The race to go further, faster and be first has taken on a new venue: Space – the final frontier (just now 14 undiscovered species of fish groan in unison). There was the first watch worn around the world. The first watch worn in outer-space. The first watch worn on the moon… Plenty of watches have been worn on missions to the space stations that orbit or have orbited the world. TAG Heuer isn’t new in the context of watches worn outer-space. Remember that John Glenn was the first American to orbit Earth in 1962, on Mercury-Atlas 6. And Glenn wore a classical Heuer stopwatch, converted into a wristwatch with an elastic strap. However, Omega came in the market for space watches, a fact that came to a pinnacle in 1969, when the Speedmaster landed on the Moon.
John Glenn, Mercury Mission – Heuer Stopwatch used by Glenn
Even recently, something unofficial (well, at least, not officially echoed by Omega) came, thanks to the power of Big Brother (a.k.a social medias). As first related by Hodinkee, Buzz Aldrin showed on his Twitter account the first sketches of what could be the “Omega MarsWatch”. #GYATM (“Get your ass to Mars”) he said. So, on the left corner we’ll have USA and Omega, and on the right corner… It will be China and TAG Heuer.
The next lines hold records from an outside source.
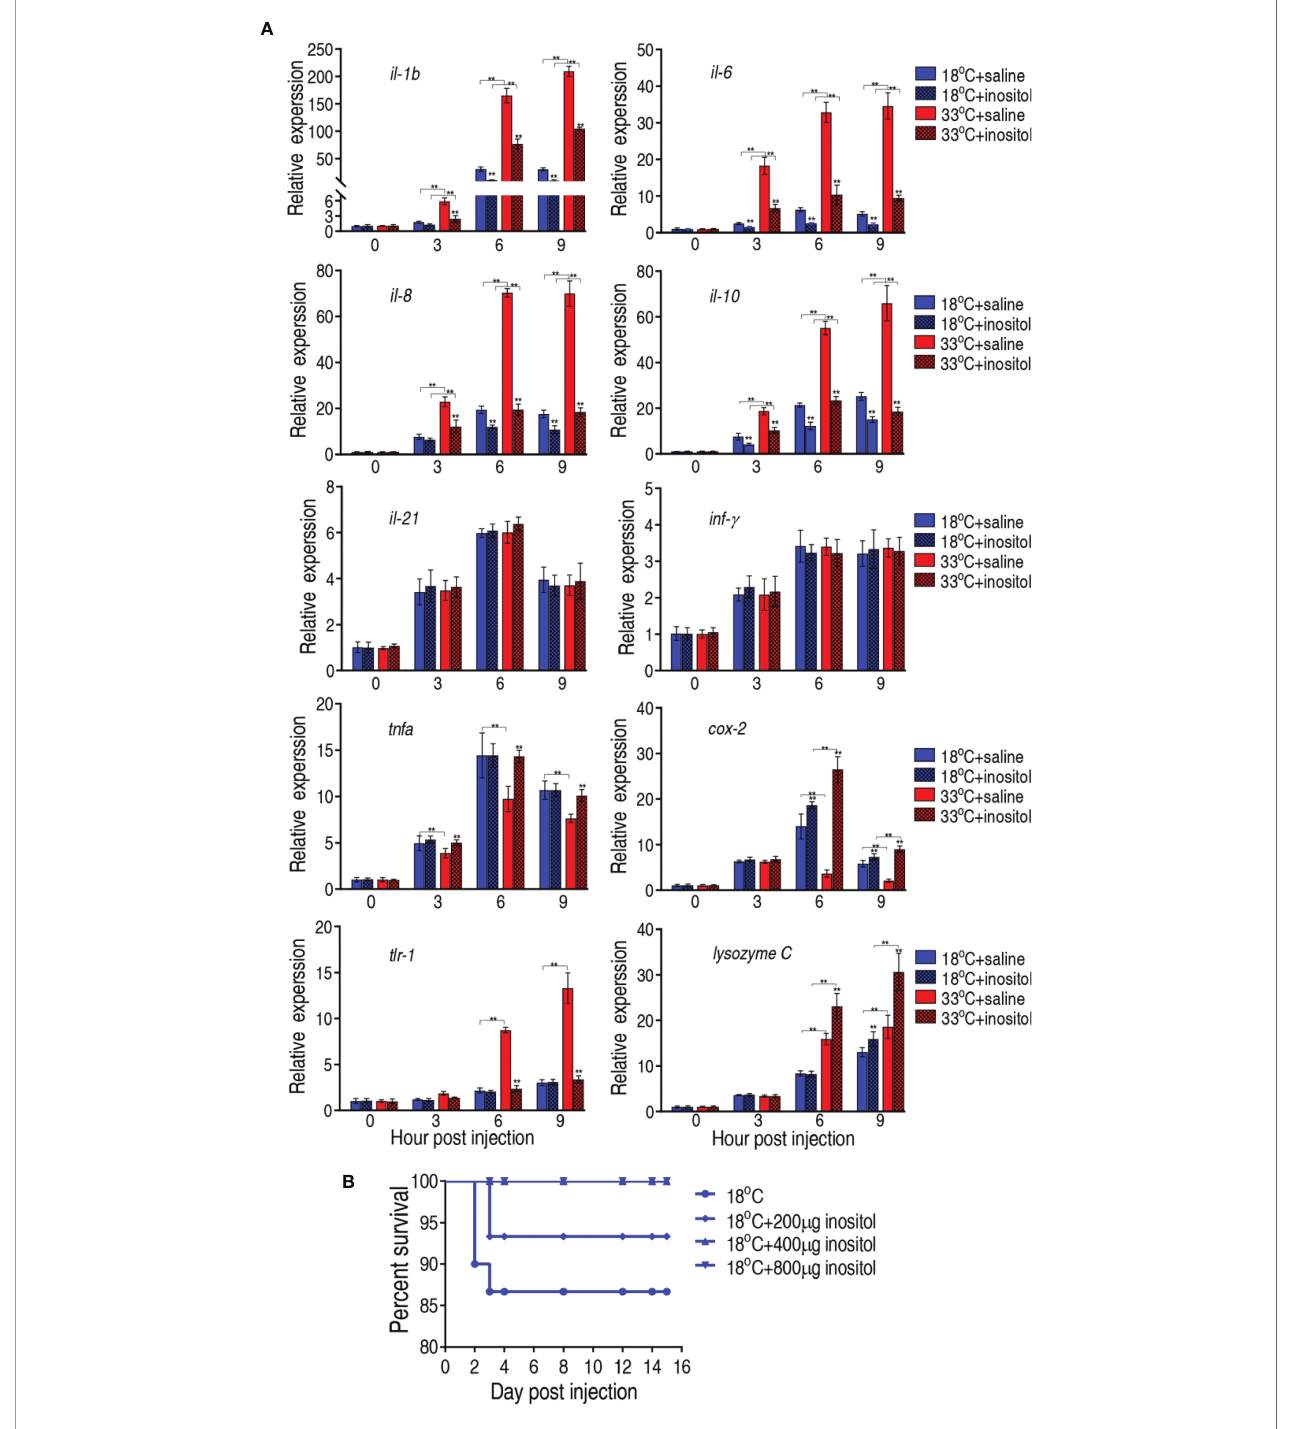
FIGURE 8 | Innate immune responses of tilapias. (A) qRT-PCR for innate immune genes of tilapia treated with saline solution (control) or 800 µg myo -inositol for 3 days following A. sobria challenge through intraperitoneal injection (1 × 10 3 CFU A. sobria ). Spleens were collected at 0, 3, 6, and 9 h postinjection for RNA extraction and qRT-PCR. Values are means ± SEM from six biological replicates. **p < 0.01. (B) Survival of tilapias post A. sobria infection in the presence of myo -inositol. Tilapias were treated with saline control (0 µg per fi sh) or different doses of myo -inositol (200, 400, and 800 µg per fi sh) at 18°C for 3 days, followed by bacterial challenge through intraperitoneal injection (1 × 10 5 CFU A. sobria ). The accumulative fi sh death was monitored for a total of 15 days postinfection (n =30 per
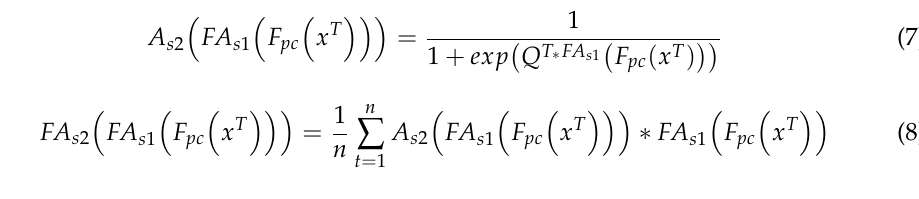
Figure 2. Attention block structure diagram. We note that F pc stereo space feature extraction module, A s 1 represents the attention weights of the facial expression images, and FA s 1 represents the weighted attention aggregated feature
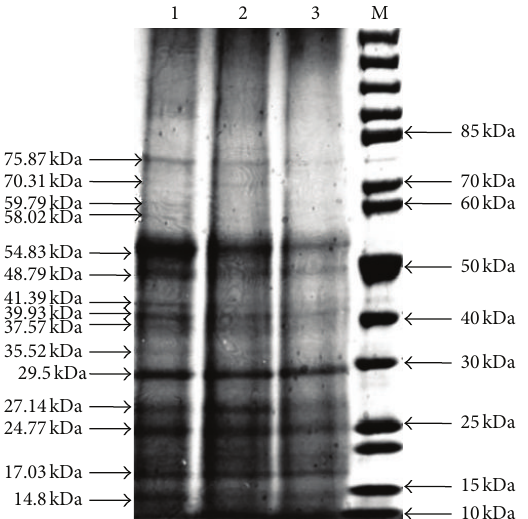
Figure 5: Total protein profiles of leave (1:phenotypically normal, 2: 50% mantled, 3: 100% mantled, and M:PageRuler Unstained Protein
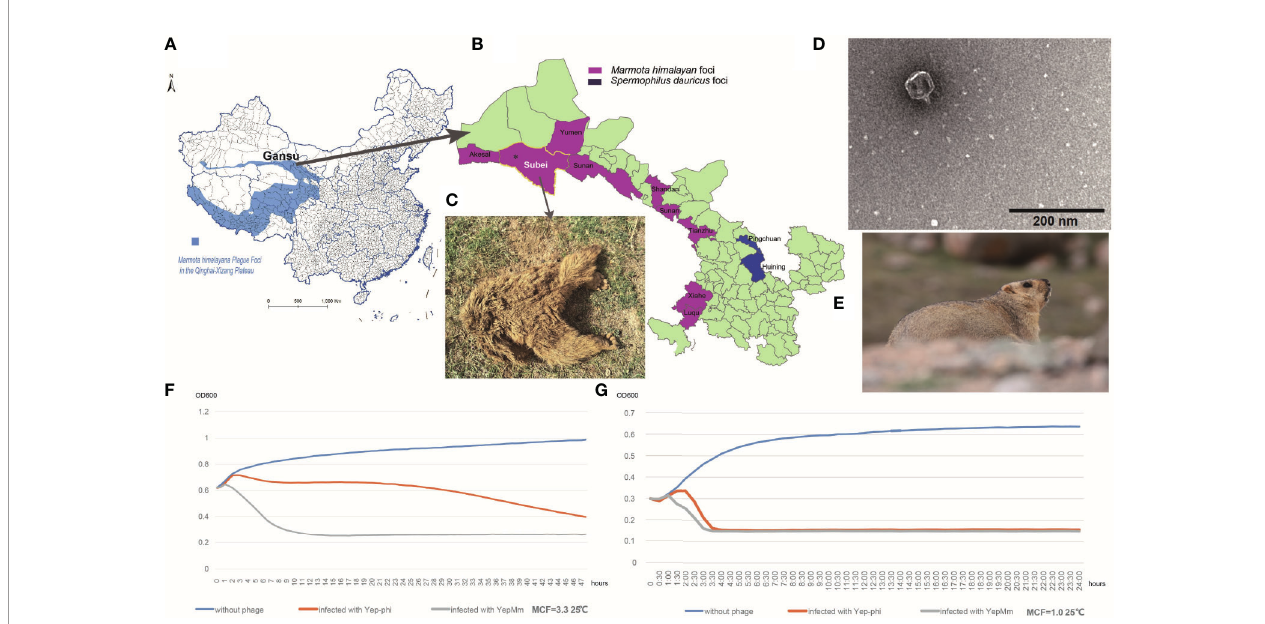
FIGURE 1 | Characteristics of the Y. pestis bacteriophage YepMm. (A) Marmota himalayana in a plague-area focus in Qinghai-Tibet plateau in China. (B) Marmota himalayana in a plague-area focus in Gansu Province, China. (C) The Marmota himalayana (who died of natural causes) from which we isolated a lytic Y. pestis bacteriophage: YepMm. (D) Electron microscopy of YepMm. (E) A healthy Marmota himalayana in a plague-focus area of the Qinghai-Tibet plateau. (F) Growth curves of Y. pestis EV76 at 25°C, with MCF = 3.3 in the initial culture. Approximately 3.0 ± 0.2 × 10 7 PFU of the bacteriophages YepMm and Yep-phi in 30 µl were mixed with 300 µl of the bacterial culture (MCF = 3.3), respectively, and allowed to incubate for 24 h at 25°C. Each group had three duplicates. The OD 600 value of each group was measured every 30 min. The blue line shows the growth curve of strains without bacteriophage infection. The orange line shows the growth curve of strains infected with the bacteriophage Yep-phi. The gray line shows the growth curve of strains infected with the bacteriophage YepMm. (G) Growth curves of Y. pestis EV76 at 25°C, with MCF = 1.0 in the initial culture. Approximately 3.0 ± 0.2 × 10 7 PFU of the bacteriophages YepMm and Yep-phi in 30 µl were mixed with 300 µl of the bacterial culture (MCF = 1.0), and incubated for 24 h at 25°C. Each group had three duplicates. The OD 600 of each group was measured every 30 min. The blue line shows the growth curve of strains without bacteriophage infection. The orange line shows the growth curve of strains infected with the bacteriophage Yep-phi. The gray line show the growths curve of strains infected with the bacteriophage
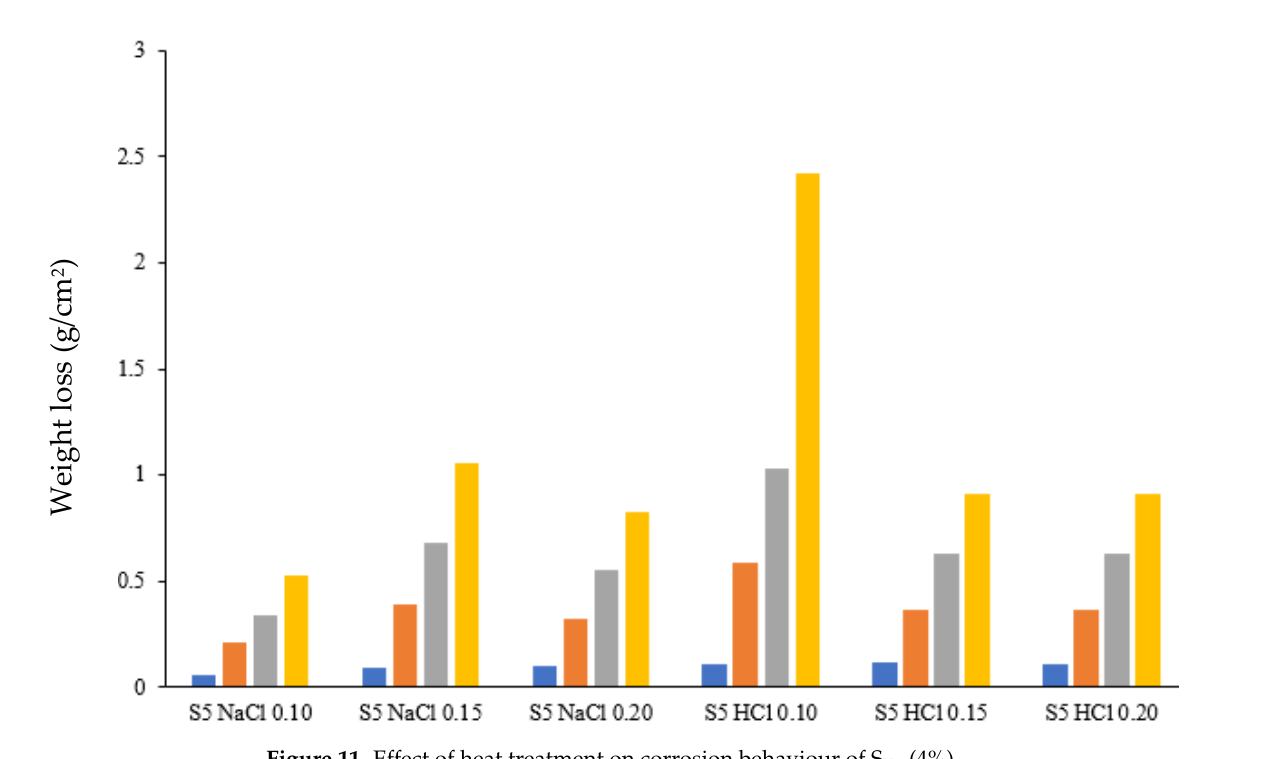
Figure 10. Effect of heat treatment on corrosion behaviour of S T4 (2%).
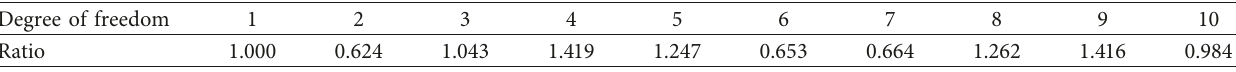
Table 5: The ratios of the 2 norms of the acceleration of all degrees of freedom to that of degree of freedom 1.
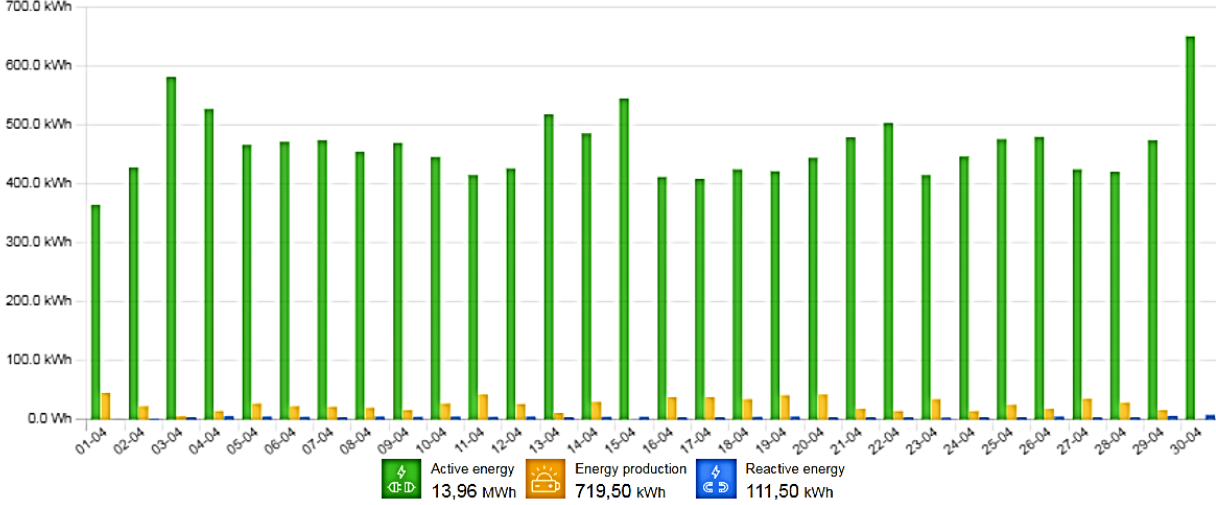
Figure 7. Energy flow in Sector 4 of the LSTP in April 2020, energy consumed (active energy), and energy fed into the grid (energy production).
Buzz Aldrin during Rio 2016, while designing what could be Omega MarsWatch
On August 23rd, the People’s Republic of China announced that their timekeeping partner for their 2020 mission to land a rover on Mars would be none other than TAG Heuer. There to celebrate the occasion was the ever ebullient Jean-Claude Biver; TAG’s CEO and the President of the watchmaking division of LVMH. Mr. Biver stood next to Liu Jizhing and Zhang Rongqiao to inaugurate the global (shouldn’t this be inter-galactic?) solicitation campaign for logos for the upcoming Mars mission. The money-shot of the event was the unveiling of the exterior design of the rover.
On JCB’s wrist was a replica of the original reference 2915A chronograph worn by John Glenn in 1962 on his historic 4-hour, 55-minute and 30-second step INTO space and back. Clearly, getting to Mars with a Rover and full raft of scientific equipment is going to take a “little while” longer than 5 hours. I just checked Flightaware.com and the estimated time for a journey to Mars is roughly 150-300 days to complete the 54.6 million kilometer trip (unless you have to make a connection through Liberty Airport in Newark, NJ… then you can almost certainly count on a delay of 3 to 4 months). To this end, the Rover itself is solar powered – so reckon that the R&D department at TAG Heuer are working on a similar power source for their mission timekeepers.
I am very excited to see such vigor for exploring our next-nearest neighbor in the universe. Heaven knows that at the rate the polar cap is melting and new lakes are appearing on the surface of Antarctica, we’re going to need a new place to live pretty soon! And I’m very happy to know that thanks to the cooperation between the Chinese Space Agency and LVMH, there will be luxury goods to buy when we get there.